Здесь, в вагоне, Бабушку мою вскоре обступили женщины, молодые, пожилые и совсем юные, просили погадать на червонного короля. И только одна, светло-русая с голубыми глазами на красивом лице, тоже еврейка, стояла рядом и угрюмо молчала.

Про нее мы потом узнали: одна она осталась… Муж, брат, старший сын погибли на фронте, а жена брата с детьми решила не уезжать из родного селения, где-то в Сумской области. Полон дом детей у нее, да огороды, да скотина… Предложила она и золовке своей, этой вот самой женщине, дочку свою в их семье оставить… Когда немцы всех евреев сгоняли, а их в том селении несколько семей было, дочку этой женщины тоже сперва забрали, а потом немец ее, голубоглазую, светленькую, из того загона взашей прогнал… Соседи украинцы ее приютили. Так через пару дней, когда родню ее угнали уже, убили, наверное, один из сельчан, пожилой, тоже украинец, заявился в комендатуру, сказал, что та девочка с голубыми глазами – еврейка. Взяли и ее… И ведь никакой выгоды от этого не было иуде старому… Хотел было с немцами бежать, да кто-то, наверное сами немцы, пристрелили его как собаку, валялся он за деревней прямо на дороге…

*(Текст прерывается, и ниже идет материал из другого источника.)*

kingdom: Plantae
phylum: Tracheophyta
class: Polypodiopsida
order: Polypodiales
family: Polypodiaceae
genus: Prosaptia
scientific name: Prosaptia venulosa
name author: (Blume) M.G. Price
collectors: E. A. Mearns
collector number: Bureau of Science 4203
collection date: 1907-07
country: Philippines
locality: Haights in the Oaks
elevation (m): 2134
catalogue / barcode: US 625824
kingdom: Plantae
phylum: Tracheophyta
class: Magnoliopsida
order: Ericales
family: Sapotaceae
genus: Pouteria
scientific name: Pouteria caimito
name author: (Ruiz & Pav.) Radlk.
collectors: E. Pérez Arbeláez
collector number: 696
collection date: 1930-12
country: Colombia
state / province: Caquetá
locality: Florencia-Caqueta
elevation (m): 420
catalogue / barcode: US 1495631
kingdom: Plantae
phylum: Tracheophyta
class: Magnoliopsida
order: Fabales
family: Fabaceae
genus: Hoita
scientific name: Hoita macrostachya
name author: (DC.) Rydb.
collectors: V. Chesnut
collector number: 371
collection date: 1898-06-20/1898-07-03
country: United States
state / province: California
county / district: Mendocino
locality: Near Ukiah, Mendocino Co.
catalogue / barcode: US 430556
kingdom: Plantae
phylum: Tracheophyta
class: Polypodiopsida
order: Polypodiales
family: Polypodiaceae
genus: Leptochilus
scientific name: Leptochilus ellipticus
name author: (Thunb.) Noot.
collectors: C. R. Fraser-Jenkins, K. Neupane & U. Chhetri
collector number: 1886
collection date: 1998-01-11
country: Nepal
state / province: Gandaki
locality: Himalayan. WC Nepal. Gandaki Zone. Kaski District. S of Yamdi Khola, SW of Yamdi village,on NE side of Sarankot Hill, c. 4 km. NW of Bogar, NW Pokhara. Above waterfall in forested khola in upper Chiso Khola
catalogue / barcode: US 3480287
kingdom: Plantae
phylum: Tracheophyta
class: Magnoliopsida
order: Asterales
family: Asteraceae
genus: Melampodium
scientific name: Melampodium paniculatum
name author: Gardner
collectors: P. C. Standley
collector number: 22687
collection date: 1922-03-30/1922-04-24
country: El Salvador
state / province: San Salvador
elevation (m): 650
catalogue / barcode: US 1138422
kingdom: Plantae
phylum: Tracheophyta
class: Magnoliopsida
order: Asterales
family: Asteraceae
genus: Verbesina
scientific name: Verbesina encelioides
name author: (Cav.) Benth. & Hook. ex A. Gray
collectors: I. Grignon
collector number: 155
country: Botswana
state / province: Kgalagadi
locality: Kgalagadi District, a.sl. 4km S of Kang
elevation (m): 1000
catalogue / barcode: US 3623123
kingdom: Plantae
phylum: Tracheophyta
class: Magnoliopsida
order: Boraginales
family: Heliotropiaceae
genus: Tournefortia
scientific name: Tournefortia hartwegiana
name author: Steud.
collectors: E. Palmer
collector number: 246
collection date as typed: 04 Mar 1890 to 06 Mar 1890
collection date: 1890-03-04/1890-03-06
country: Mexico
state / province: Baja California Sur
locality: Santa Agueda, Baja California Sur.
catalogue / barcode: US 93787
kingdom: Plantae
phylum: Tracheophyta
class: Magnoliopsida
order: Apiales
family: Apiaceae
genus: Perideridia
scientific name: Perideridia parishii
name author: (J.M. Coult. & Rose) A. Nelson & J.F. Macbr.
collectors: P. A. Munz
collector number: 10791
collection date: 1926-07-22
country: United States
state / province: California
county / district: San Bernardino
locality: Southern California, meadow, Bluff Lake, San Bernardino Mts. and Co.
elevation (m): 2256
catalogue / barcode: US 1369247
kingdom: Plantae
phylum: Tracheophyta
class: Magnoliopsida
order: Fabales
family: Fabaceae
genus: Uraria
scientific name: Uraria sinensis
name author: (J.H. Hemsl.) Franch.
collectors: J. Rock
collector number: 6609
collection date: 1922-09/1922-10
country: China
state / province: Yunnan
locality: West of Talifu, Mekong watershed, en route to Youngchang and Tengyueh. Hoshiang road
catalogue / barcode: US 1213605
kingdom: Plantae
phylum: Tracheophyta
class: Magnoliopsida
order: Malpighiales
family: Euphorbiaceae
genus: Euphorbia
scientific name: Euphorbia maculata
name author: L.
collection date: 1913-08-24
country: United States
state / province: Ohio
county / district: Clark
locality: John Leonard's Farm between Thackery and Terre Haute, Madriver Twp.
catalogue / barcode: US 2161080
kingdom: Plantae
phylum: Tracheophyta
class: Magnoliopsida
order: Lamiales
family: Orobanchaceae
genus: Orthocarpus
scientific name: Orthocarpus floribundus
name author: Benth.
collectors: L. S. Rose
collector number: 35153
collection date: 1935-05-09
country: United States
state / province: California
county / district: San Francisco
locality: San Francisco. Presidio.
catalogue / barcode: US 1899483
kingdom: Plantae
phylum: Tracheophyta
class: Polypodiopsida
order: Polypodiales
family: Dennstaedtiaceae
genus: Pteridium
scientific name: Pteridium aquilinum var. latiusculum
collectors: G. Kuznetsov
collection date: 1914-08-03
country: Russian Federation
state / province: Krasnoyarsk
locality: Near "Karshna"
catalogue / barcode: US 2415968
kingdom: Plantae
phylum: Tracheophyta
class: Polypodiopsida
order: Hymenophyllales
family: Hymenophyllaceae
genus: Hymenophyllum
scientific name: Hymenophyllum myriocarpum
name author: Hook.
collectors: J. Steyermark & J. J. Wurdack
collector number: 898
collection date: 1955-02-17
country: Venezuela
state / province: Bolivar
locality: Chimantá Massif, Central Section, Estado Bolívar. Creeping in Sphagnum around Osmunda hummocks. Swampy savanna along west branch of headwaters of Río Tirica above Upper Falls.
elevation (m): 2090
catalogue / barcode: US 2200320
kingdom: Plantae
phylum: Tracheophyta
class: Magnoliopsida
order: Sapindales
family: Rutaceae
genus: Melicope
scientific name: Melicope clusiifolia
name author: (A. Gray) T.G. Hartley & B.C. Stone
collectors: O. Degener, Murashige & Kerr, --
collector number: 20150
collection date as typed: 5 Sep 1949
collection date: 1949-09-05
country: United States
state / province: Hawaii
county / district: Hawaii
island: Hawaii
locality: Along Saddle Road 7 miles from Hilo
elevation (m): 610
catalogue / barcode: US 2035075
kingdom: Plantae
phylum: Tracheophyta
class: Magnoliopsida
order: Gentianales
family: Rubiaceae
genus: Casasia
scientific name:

Поезд вскоре снова остановился, и снова перед нами сплошь покрытое покореженной и местами проржавелой военной техникой Сталинградское поле и диковинного вида черные руины Сталинграда на самом горизонте. И такие же столбики с дощечками и предупреждающими надписями на них: «Осторожно: мины!» Поезд медленно двигался, больше стоял, чем шел. И на всех стоянках мы с Эдиком бегали за кипятком, и не только себе, но и другим, кто просил…

В Дебальцево прибыли мы утром на третьи сутки. Поразило меня множество рельсов и огромнейший мост, точнее почерневший остов моста над ними, и еще зубчатые, похожие в утренней полутьме на какие-то причудливые замки, руины города…

Мама уже сходила в просторную деревянную будку, служившую вокзалом вместо разбомбленного, закомпостировала билеты в город Алчевск и повела Бабушку по нужде, наказав мне смотреть за чемоданом. Я смотрела, не отрываясь, и вдруг увидела, что чемодан исчез…

Мама горько плакала. Люди ее утешали: все Ваши с Вами, а вещи, даже самые дорогие – наживете еще. «Там не вещи были, там дневники мои… За много лет», – призналась мне Мама. Я очень хотела, чтобы она перестала плакать, до этого я никогда не видела ее слез. «Что мне сделать, чтобы ты засмеялась?» – спросила я ее, чтобы успокоить. «Начни писать дневник», – ответила она «А вот и начну! Только покажи, как его и на чем пишут», – сказала я. И Мамочка моя рассмеялась. Но потом дала мне небольшой блокнотик, почти уже весь израсходованный, и, уже успокоившись, рассказала, как это делается.